A new financing model is doing the rounds in the start-up scene. ICO (Initial Coin Offering) makes it easy to acquire large sums of investment in a short time. Does ICO have the potential to establish itself as a significant alternative to traditional financing methods or is it an investment bubble? Does the state need to intervene in a regulatory way?
What is an ICO?
Initial Coin Offering (ICO) is a variant of investment financing through the crowd. In an ICO, companies offer their own coins or tokens for sale. These tokens can be purchased against common cryptocurrencies such as Bitcoin or Ethereum. A blockchain, in most cases Ethereum, is used to process a purchase. Using the blockchain, investors remain largely anonymous.
The utility of the acquired tokens varies. It can represent a share in a company, be linked to voting rights or form the foundation for the establishment of a new cryptocurrency. Often, the tokens are used in the future product itself. There, they can be used as a means of payment in an emerging application. This diversity of functions is a significant difference from classic forms of financing. In addition, an ICO takes place in a largely unregulated framework. Ultimately, the buyer only acquires a promise that the tokens will one day have an appropriate value.
Financing innovations
As a rule, an ICO takes place in an early phase of a start-up. Most ICOs are intended to contribute to the financing of a product that is itself based on blockchain technologies. For start-ups, the big advantage is that a good idea alone can be enough to acquire considerable amounts of venture capital.
Indeed, buyers must also be found for the tokens. However, corresponding platforms support this (see platform economy). From the start-ups’ point of view, they are spared the comparatively more time-consuming search for external funding or going to venture capitalists.
Who benefits?
Within a year, ICOs have evolved from a rather unknown fringe phenomenon in the blockchain scene to a form of financing that raised well over three billion US dollars in 2017. Thanks to the lack of regulation, start-ups have a great deal of creative freedom. They are free to decide whether they want to limit the number of tokens, sell them at a fixed price or offer them via auctions.
Start-ups can also hold back a large part of the tokens to sell them later. The price development of the tokens is extremely volatile if a corresponding market form at all. The investments are correspondingly speculative. Instead of aiming for joint product development like other venture capitalists, investors can also be looking for very quick speculative profits. Investments in ICOs therefore require an enormous willingness to take risks, but then allow investors a high degree of flexibility if the investment is successful, because they can sell the tokens at any time. The start-ups profit from the sometimes-considerable inflows of capital.
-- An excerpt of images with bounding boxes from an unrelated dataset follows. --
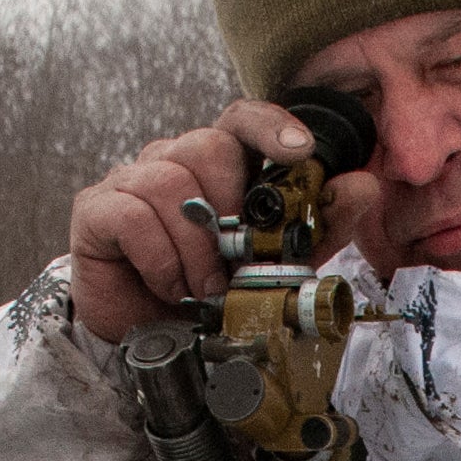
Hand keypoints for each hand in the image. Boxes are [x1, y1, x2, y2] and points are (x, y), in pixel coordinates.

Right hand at [68, 101, 388, 342]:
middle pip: (207, 145)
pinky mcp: (95, 209)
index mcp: (217, 166)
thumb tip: (364, 185)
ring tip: (201, 287)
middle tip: (232, 261)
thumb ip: (318, 226)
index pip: (241, 118)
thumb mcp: (275, 265)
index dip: (270, 125)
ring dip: (194, 247)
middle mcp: (172, 160)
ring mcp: (131, 180)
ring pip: (169, 181)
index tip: (299, 152)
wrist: (146, 342)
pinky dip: (159, 257)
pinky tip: (167, 284)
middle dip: (229, 210)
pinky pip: (133, 213)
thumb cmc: (206, 295)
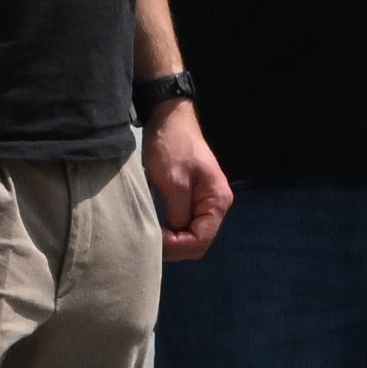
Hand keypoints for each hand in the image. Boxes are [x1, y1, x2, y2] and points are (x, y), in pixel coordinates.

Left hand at [143, 103, 234, 260]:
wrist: (170, 121)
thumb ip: (178, 212)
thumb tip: (175, 236)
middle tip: (150, 240)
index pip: (201, 239)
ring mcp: (204, 203)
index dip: (177, 246)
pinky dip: (171, 231)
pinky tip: (156, 226)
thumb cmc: (173, 148)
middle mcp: (216, 205)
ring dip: (172, 240)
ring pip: (191, 235)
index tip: (154, 239)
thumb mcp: (173, 181)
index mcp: (217, 200)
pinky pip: (185, 224)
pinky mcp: (192, 200)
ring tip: (151, 234)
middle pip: (198, 241)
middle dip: (175, 246)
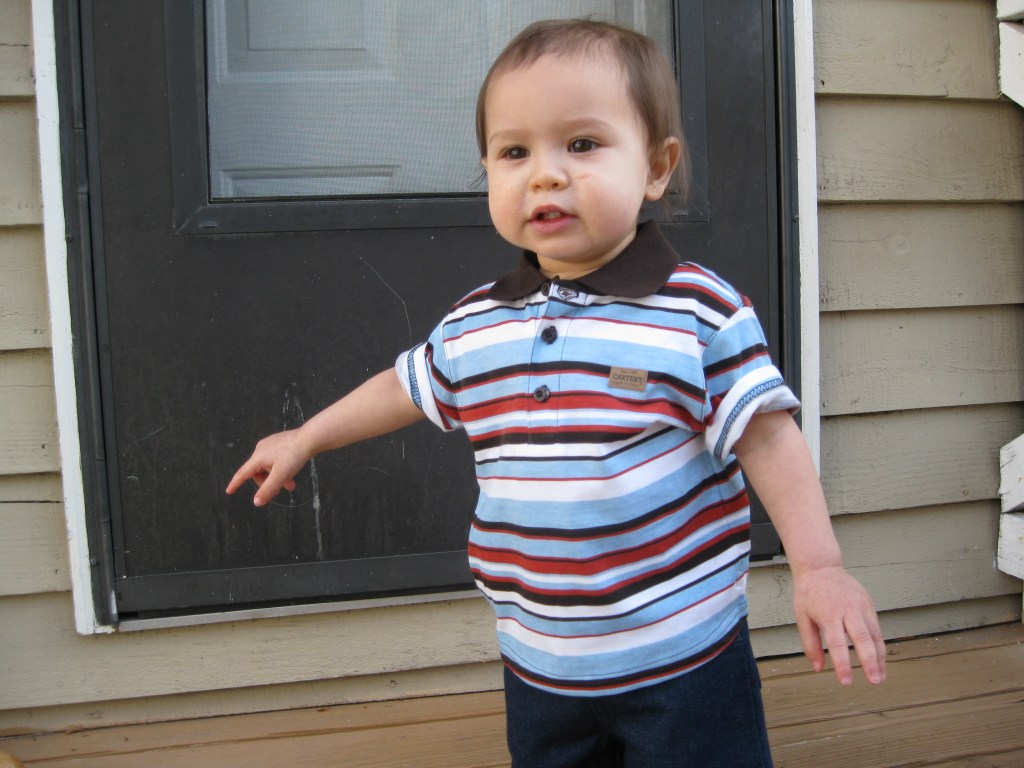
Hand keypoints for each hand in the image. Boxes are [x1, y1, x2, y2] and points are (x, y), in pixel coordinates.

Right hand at [226, 429, 311, 505]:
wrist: (310, 438)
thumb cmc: (294, 455)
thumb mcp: (281, 475)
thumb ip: (268, 489)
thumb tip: (256, 503)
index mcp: (258, 457)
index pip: (243, 473)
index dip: (236, 483)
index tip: (228, 491)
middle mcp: (261, 449)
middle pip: (259, 472)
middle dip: (268, 483)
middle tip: (279, 492)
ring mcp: (270, 445)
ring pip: (269, 467)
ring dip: (277, 478)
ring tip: (290, 485)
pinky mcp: (279, 442)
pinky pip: (275, 460)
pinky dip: (281, 469)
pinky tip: (292, 472)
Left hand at [792, 564, 885, 685]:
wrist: (821, 567)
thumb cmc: (809, 593)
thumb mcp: (802, 616)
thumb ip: (810, 643)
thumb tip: (817, 667)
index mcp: (829, 614)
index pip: (837, 643)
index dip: (842, 664)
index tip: (846, 681)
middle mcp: (848, 610)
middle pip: (862, 638)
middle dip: (870, 662)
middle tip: (874, 681)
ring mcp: (861, 606)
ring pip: (875, 634)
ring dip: (879, 657)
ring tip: (880, 677)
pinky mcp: (869, 604)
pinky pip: (877, 628)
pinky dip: (880, 645)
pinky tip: (880, 660)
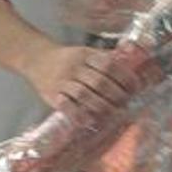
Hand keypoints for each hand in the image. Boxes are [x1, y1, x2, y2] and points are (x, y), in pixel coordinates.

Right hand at [23, 45, 139, 125]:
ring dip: (102, 106)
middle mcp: (74, 66)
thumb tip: (131, 55)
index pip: (109, 65)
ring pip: (85, 94)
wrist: (36, 58)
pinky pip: (66, 106)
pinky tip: (90, 120)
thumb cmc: (67, 58)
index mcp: (85, 55)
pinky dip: (79, 114)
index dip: (124, 77)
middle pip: (99, 81)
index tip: (135, 87)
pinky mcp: (52, 94)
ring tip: (113, 113)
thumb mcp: (85, 51)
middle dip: (116, 94)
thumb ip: (105, 56)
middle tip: (126, 102)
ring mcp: (62, 81)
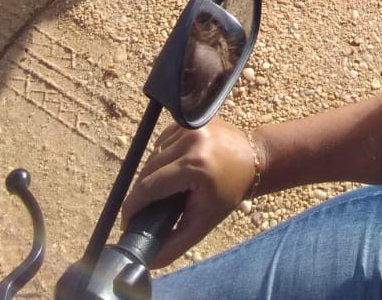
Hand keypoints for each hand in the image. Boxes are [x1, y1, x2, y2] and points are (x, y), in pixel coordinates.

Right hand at [119, 119, 255, 267]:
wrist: (254, 159)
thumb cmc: (230, 192)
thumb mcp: (204, 222)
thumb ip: (175, 244)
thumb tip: (150, 260)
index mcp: (195, 165)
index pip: (149, 186)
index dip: (133, 207)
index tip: (127, 223)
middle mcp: (191, 140)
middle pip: (148, 170)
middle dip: (141, 194)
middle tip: (143, 212)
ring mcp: (190, 126)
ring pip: (153, 155)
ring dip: (151, 174)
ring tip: (161, 191)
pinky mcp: (190, 120)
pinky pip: (163, 141)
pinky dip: (162, 157)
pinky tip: (172, 169)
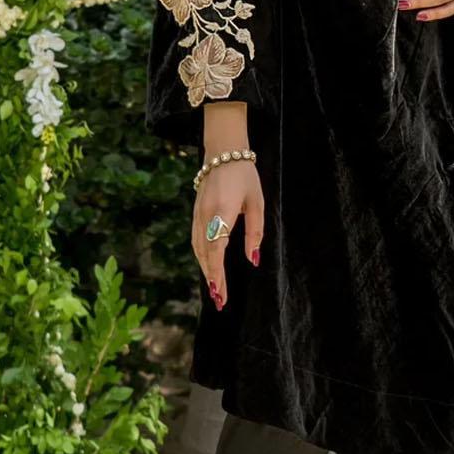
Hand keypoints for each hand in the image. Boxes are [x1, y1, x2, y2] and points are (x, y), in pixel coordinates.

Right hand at [192, 159, 263, 310]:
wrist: (223, 153)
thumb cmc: (245, 177)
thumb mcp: (257, 203)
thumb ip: (255, 233)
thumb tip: (252, 260)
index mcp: (222, 212)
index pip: (217, 249)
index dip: (217, 272)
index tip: (221, 291)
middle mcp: (206, 215)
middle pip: (205, 254)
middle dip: (212, 278)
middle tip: (221, 300)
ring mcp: (197, 214)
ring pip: (198, 249)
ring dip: (206, 270)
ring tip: (216, 289)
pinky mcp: (195, 213)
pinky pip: (195, 240)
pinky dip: (201, 257)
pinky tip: (208, 268)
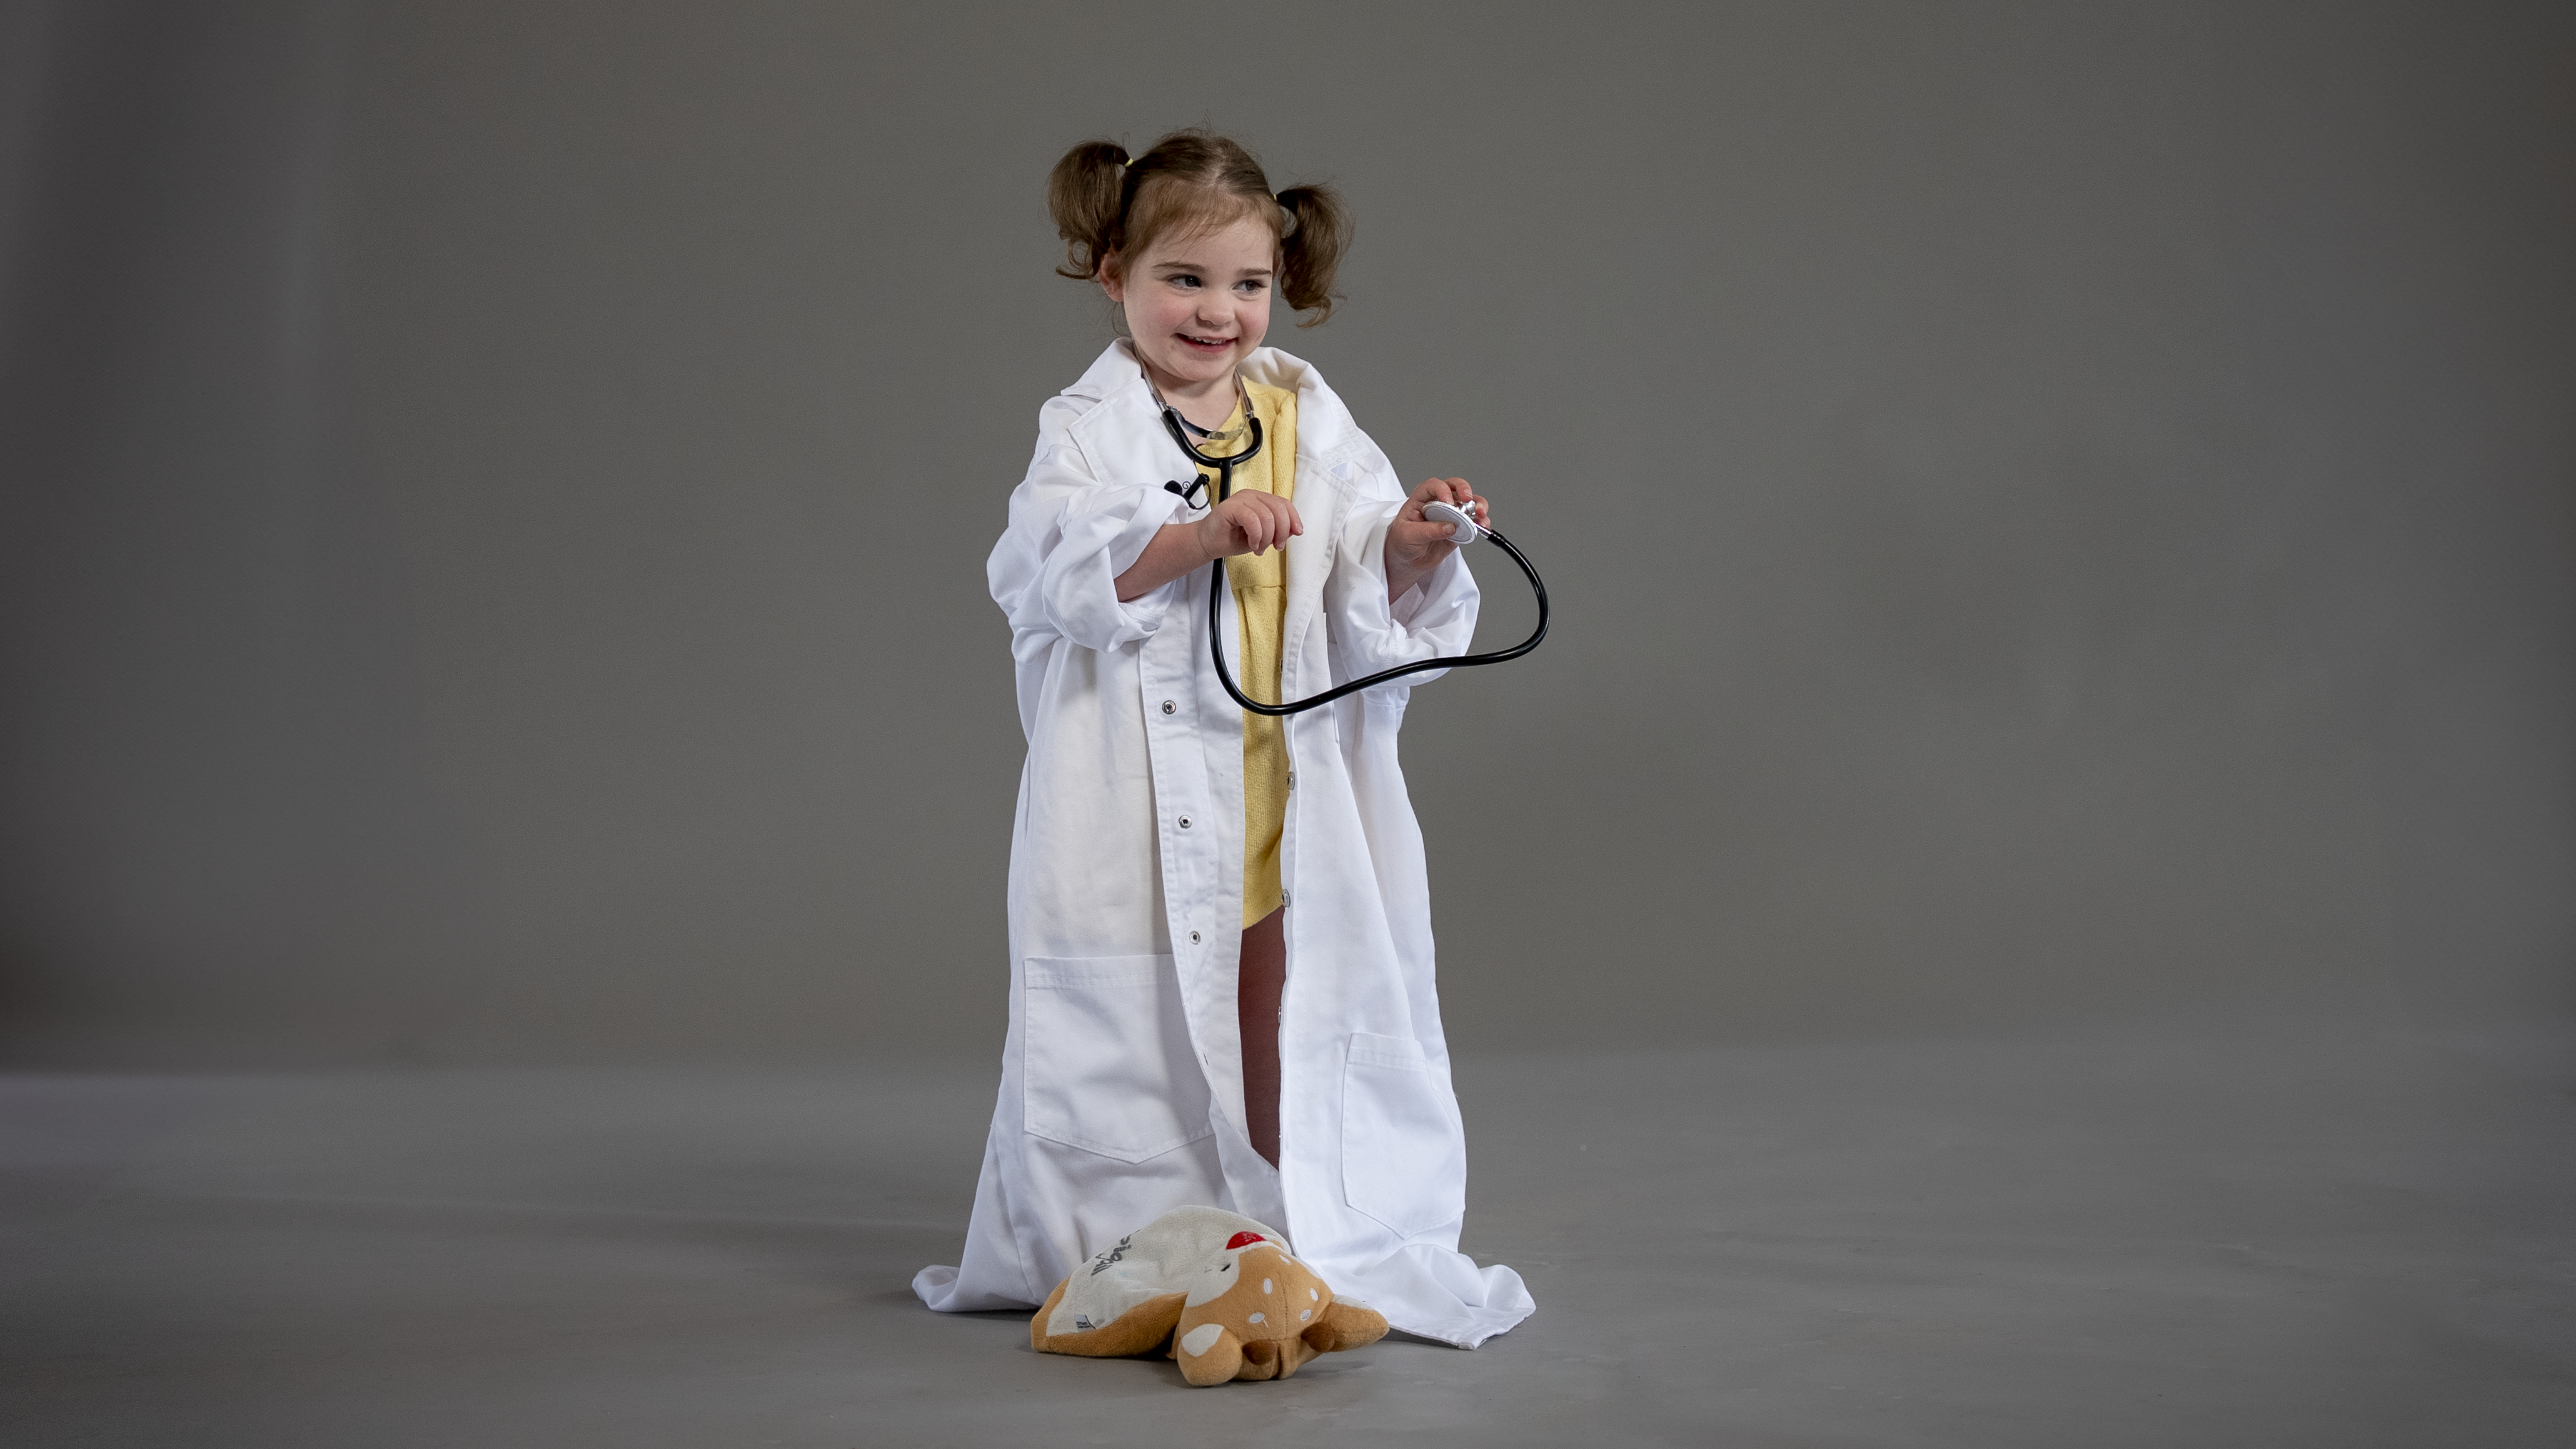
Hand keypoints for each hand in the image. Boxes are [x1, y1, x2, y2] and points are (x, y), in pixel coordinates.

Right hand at [1196, 489, 1303, 559]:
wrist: (1208, 543)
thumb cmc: (1232, 538)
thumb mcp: (1262, 536)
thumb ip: (1277, 530)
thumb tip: (1294, 529)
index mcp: (1260, 499)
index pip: (1284, 504)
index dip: (1293, 518)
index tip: (1296, 533)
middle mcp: (1251, 496)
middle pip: (1278, 509)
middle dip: (1281, 531)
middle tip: (1275, 546)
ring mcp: (1240, 500)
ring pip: (1267, 516)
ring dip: (1266, 537)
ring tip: (1259, 547)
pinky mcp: (1230, 507)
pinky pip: (1252, 520)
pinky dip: (1256, 536)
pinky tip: (1252, 544)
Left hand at [1385, 477, 1488, 600]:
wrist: (1408, 559)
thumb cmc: (1402, 542)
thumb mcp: (1408, 536)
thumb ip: (1428, 530)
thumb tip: (1450, 527)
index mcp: (1421, 498)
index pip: (1433, 486)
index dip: (1442, 490)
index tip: (1448, 502)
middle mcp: (1438, 502)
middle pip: (1455, 486)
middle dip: (1464, 490)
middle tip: (1468, 500)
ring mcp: (1451, 513)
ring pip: (1469, 502)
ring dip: (1478, 505)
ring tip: (1480, 514)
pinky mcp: (1460, 526)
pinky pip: (1474, 520)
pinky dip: (1481, 522)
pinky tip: (1482, 526)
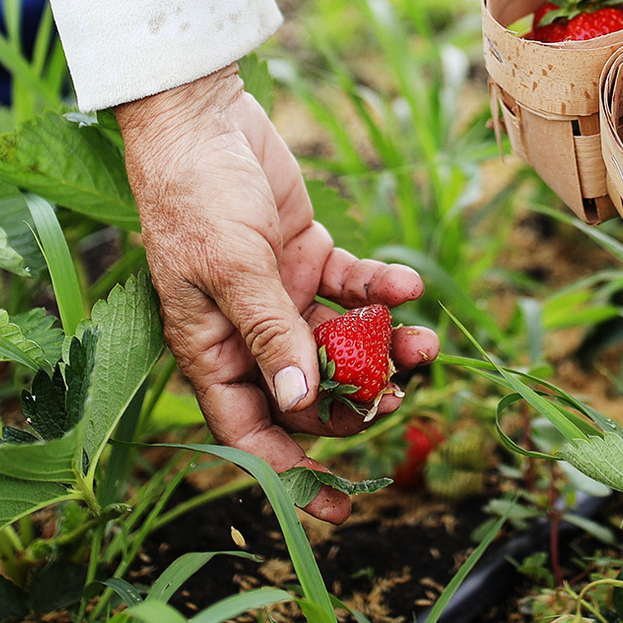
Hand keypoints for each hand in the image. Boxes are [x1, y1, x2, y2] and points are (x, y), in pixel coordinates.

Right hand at [115, 63, 438, 523]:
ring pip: (342, 342)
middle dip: (356, 399)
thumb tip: (297, 402)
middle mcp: (249, 330)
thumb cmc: (197, 195)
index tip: (340, 503)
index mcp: (212, 348)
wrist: (205, 119)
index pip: (251, 428)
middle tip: (400, 394)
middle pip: (308, 389)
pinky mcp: (309, 255)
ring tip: (425, 346)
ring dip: (384, 348)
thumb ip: (267, 333)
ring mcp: (281, 293)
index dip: (292, 469)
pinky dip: (382, 291)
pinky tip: (408, 287)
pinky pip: (354, 288)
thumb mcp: (231, 267)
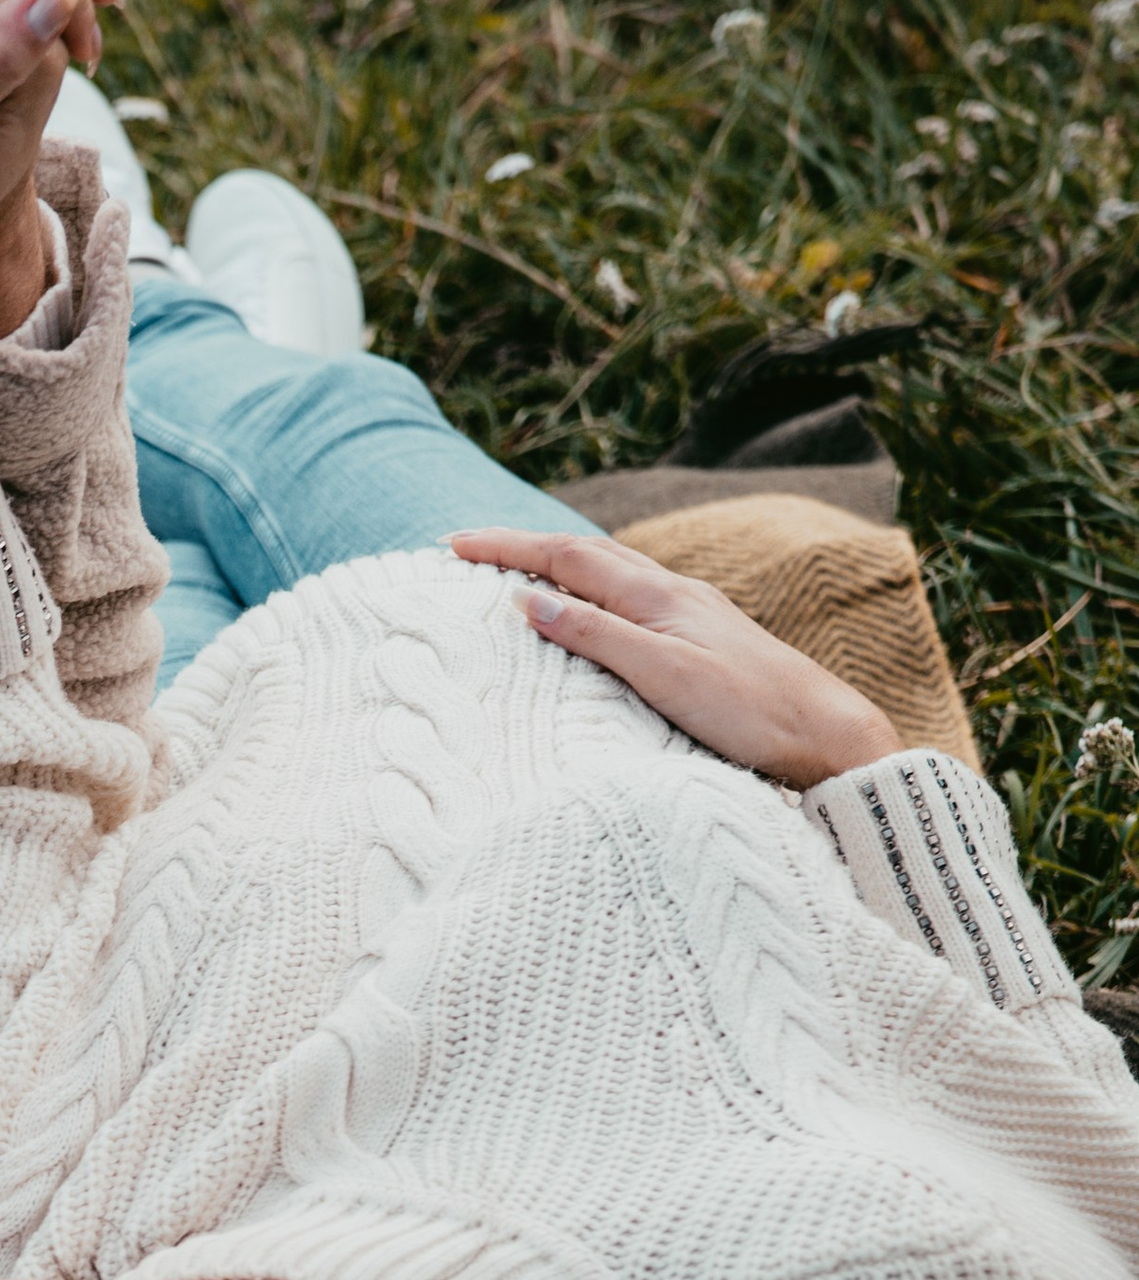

Wild West in the crypto world
Critics see ICOs as pure speculative objects that bear no relation to the real value of a company. People invest anyway because investors are driven by fear of the unused opportunity of high profits. The first comparisons to the dotcom bubble at the beginning of 2000 are already being drawn. The whole environment is also a magnet for criminal activities of all kinds. Due to a programming error in a piece of code responsible for storing cryptocurrencies, several ICO-financed projects lost a three-digit million amount.
In another case, a startup’s website was hacked to manipulate account details for ICO investors, diverting funds to the attacker’s account. Once landed in the accounts of criminals, there is usually also no way to recover the money, as the revision of transactions is not provided for in a blockchain. Other cases of fraud aim to exploit the willingness to invest by only faking the development of a supposedly innovative product. The presented goals can be completely exaggerated, while the lack of a prototype is attempted to be compensated for with an elaborately designed website and technical buzzwords. The US Securities and Exchange Commission (SEC) has already uncovered several such cases.
Regulations and legal framework
In Europe, there is currently no precise legal classification of this new financing instrument. To classify a token, its purpose must be considered in more detail. Accordingly, the Federal Financial Supervisory Authority (BaFin) points out the high risks. According to this, due to the lack of legal requirements and transparency regulations, investors have so far been left to their own devices to assess the offer and check the identity, seriousness, and creditworthiness of the provider. For start-ups, too, the legal grey area harbours risks of unintentionally making themselves liable to prosecution, because aspects of financial market regulation can be transferred, for example.
Empirically, however, studies from the USA show that ICOs often have strong similarities with conventional securities sales. In China and South Korea, however, ICOs are now generally prohibited. It is unclear whether this measure is only temporary until a clear regulation exists. Further regulatory questions also arise as to how profits must be taxed or whether a VAT levy, as provided for goods and services, will come into play. It also remains open to what extent taxation can be implemented at all, since ICO financing initially guarantees anonymity for investors.
Clarify legal classification
With the growing importance of ICOs, a legal classification becomes more urgent for both start-ups and investors. Legal risks can be a reason for startups to leave. At the same time, greater transparency must be ensured for investors. The state, in turn, must be able to track investments and levy taxes.
Evaluate the use of ICO principles for the public sector
Elements of ICOs can also be used in perspective for innovative projects in the public sector. The integration of tokens into own applications can serve as an incentive mechanism, for example, if the contribution of ideas is rewarded with tokens in e-participation projects that have a value within the application or beyond.